START DOCUMENT EXCERPT

```
## DESeq2
```{r, message=FALSE, warning=FALSE}
cond <- factor(
c(
rep("mid2cell", 12),
rep("16cell", 12)
)
)
colnames(deng) <- 1:ncol(deng)
dds <- DESeq2::DESeqDataSetFromMatrix(
deng,
colData = DataFrame(cond),
design = ~ cond
)
dds <- DESeq2::DESeq(dds)
resDESeq <- DESeq2::results(dds)
pValsDESeq <- resDESeq$padj
```
## SCDE
```{r}
cnts <- apply(
deng,
2,
function(x) {
storage.mode(x) <- 'integer'
return(x)
}
)
names(cond) <- 1:length(cond)
colnames(cnts) <- 1:length(cond)
o.ifm <- scde::scde.error.models(
counts = cnts,
groups = cond,
n.cores = 1,
threshold.segmentation = TRUE,
save.crossfit.plots = FALSE,
save.model.plots = FALSE,
verbose = 0,
min.size.entries = 2
)
priors <- scde::scde.expression.prior(
models = o.ifm,
counts = cnts,
length.out = 400,
show.plot = FALSE
)
resSCDE <- scde::scde.expression.difference(
o.ifm,
cnts,
priors,
groups = cond,
n.randomizations = 100,
n.cores = 1,
verbose = 0
)
# Convert Z-scores into 2-tailed p-values
pValsSCDE <- pnorm(abs(resSCDE$cZ), lower.tail = FALSE) * 2
pValsSCDE <- p.adjust(pValsSCDE, method = "bonferroni")

END DOCUMENT EXCERPT
START DATA SHOWN

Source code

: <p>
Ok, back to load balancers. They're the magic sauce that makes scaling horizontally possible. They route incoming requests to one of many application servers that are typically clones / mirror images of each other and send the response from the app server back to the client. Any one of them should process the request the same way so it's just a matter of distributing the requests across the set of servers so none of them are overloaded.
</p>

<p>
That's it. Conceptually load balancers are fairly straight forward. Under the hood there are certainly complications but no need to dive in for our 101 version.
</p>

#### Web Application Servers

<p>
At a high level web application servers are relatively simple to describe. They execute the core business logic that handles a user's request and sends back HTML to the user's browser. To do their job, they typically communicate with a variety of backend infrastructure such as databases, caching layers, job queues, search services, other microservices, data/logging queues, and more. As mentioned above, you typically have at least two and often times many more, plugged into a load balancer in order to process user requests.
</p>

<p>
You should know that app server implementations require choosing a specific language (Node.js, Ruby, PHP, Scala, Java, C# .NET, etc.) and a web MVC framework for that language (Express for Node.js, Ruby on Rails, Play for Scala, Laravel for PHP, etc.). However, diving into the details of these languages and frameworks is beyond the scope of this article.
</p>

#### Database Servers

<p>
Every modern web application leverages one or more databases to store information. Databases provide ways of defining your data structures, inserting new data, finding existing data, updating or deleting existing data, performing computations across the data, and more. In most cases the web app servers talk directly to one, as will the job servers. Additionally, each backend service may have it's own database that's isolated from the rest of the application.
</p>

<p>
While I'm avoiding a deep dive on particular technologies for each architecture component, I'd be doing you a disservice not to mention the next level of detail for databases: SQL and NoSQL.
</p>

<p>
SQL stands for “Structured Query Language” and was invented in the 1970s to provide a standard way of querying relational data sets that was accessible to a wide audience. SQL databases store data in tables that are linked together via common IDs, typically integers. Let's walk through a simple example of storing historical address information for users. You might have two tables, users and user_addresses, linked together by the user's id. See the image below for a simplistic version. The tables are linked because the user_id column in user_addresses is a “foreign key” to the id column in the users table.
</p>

END DATA SHOWN

* **EXERCISES**
1 – Answer these questions from the DESeq2 and SCDE code:
(a) How many samples does the condition factor label "mid2cell"?
(b) What value is given to n.randomizations in the call to scde.expression.difference?
(c) Which method is passed to p.adjust?
2 – Copy the DESeq2 and SCDE code between "pValsDESeq <- resDESeq$padj" and "colnames(cnts) <- 1:length(cond)", inclusive.
3 – Carry on the DESeq2 and SCDE code from the point where it stops.

* **RESULTS BY TASK**
1 –
(a) 12
(b) 100
(c) "bonferroni"

2 –
pValsDESeq <- resDESeq$padj
```
## SCDE
```{r}
cnts <- apply(
deng,
2,
function(x) {
storage.mode(x) <- 'integer'
return(x)
}
)
names(cond) <- 1:length(cond)
colnames(cnts) <- 1:length(cond)

3 –
```
## Comparison of the methods
```{r de-real-comparison}
vennDiagram(
vennCounts(
cbind(
pVals < 0.05,
pValsDESeq < 0.05,
pValsSCDE < 0.05
)
),
names = c("KS-test", "DESeq2", "SCDE"),
circle.col = c("red", "blue", "green")
)
```
__Exercise 1:__ How does this Venn diagram correspond to what you would expect based on the synthetic data?
## Visualisation
To further characterize the list of genes, we can calculate the
average fold-changes and compare the ones that were called as
differentially expressed to the ones that were not.
```{r de-real-deng-hist, fig.height=7}
group1 <- deng[, 1:12] # mid2cell stage
group2 <- deng[, 13:24] # 16cell stage
ksGenesChangedInds <- which(pVals<.05)
deSeqGenesChangedInds <- which(pValsDESeq<.05)
scdeGenesChangedInds <- which(pValsSCDE<.05)
ksGenesNotChangedInds <- which(pVals>=.05)
deSeqGenesNotChangedInds <- which(pValsDESeq>=.05)
scdeGenesNotChangedInds <- which(pValsSCDE>=.05)
meanFoldChange <- rowSums(group1)/rowSums(group2)
par(mfrow=c(2,1))
hist(log2(meanFoldChange[ksGenesChangedInds]),
freq = FALSE,
xlab = "# fold-change",
col = rgb(1, 0, 0, 1/4))
hist(log2(meanFoldChange[deSeqGenesChangedInds]),
freq = FALSE,
xlab = "# fold-change",
col = rgb(0, 0, 1, 1/4))
```
__Exercise 2:__ Create the histogram of fold-changes for SCDE. Compare
the estimated fold-changes between the different methods? What do the
genes where they differ have in common?
### Volcano plots
A popular method for illustrating the difference between two
conditions is the volcano plot which compares the magnitude of the
change and the significance.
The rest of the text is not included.